▸ **PROBLEM REQUIREMENTS**
Each line from the one that contains "right hip: (390, 343)" to the last line of the records below must be restated word for word.

======

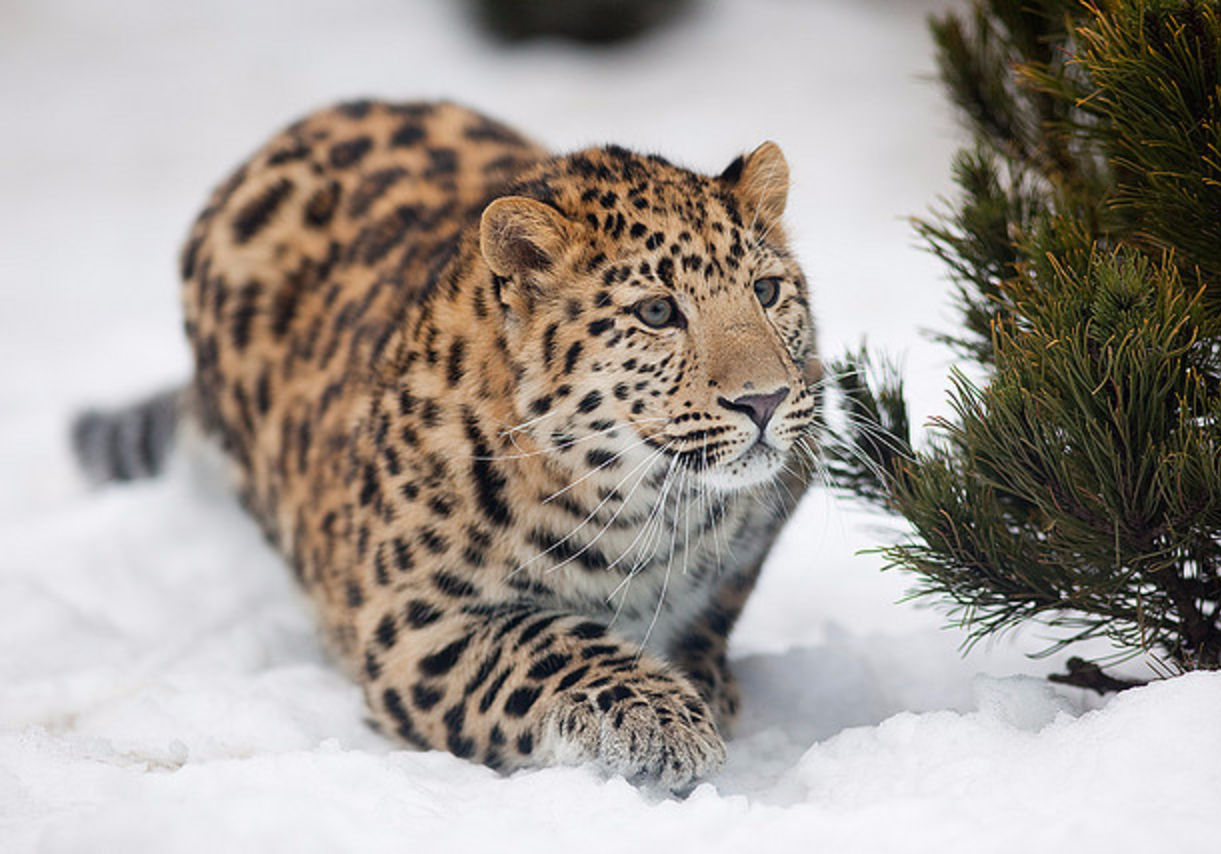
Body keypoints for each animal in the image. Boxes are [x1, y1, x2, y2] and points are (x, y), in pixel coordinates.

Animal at [72, 99, 822, 791]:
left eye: (765, 290)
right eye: (659, 312)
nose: (764, 400)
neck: (653, 509)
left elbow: (713, 608)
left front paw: (703, 677)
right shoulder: (411, 627)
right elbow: (544, 643)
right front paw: (657, 713)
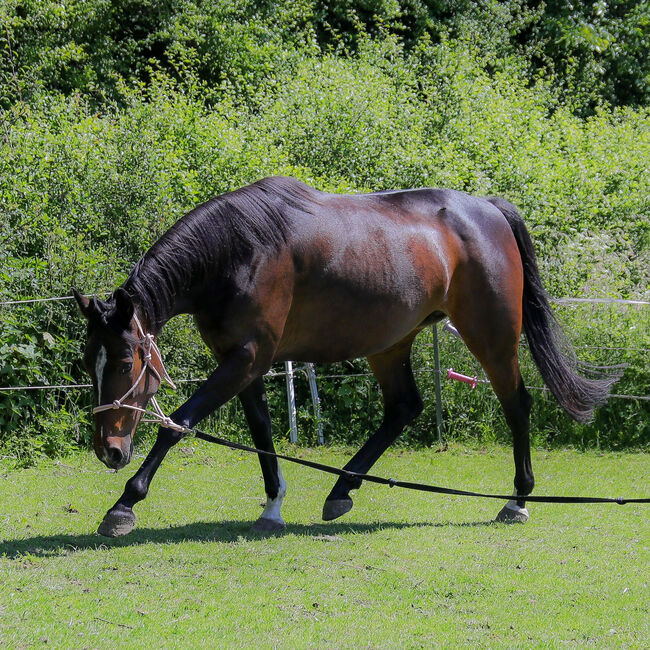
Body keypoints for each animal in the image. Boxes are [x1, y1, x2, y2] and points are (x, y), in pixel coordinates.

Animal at [73, 175, 616, 536]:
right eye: (87, 362)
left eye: (124, 363)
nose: (108, 450)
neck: (239, 251)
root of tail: (488, 207)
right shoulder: (244, 362)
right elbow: (262, 433)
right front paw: (272, 506)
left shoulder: (246, 358)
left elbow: (178, 423)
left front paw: (124, 505)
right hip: (390, 343)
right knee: (404, 408)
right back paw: (341, 491)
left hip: (492, 337)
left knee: (516, 404)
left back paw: (518, 500)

======

▸ **PROBLEM SOLUTION**
right hip: (390, 343)
right knee: (404, 408)
right back paw: (341, 491)
left hip: (492, 337)
left knee: (516, 404)
left back paw: (518, 500)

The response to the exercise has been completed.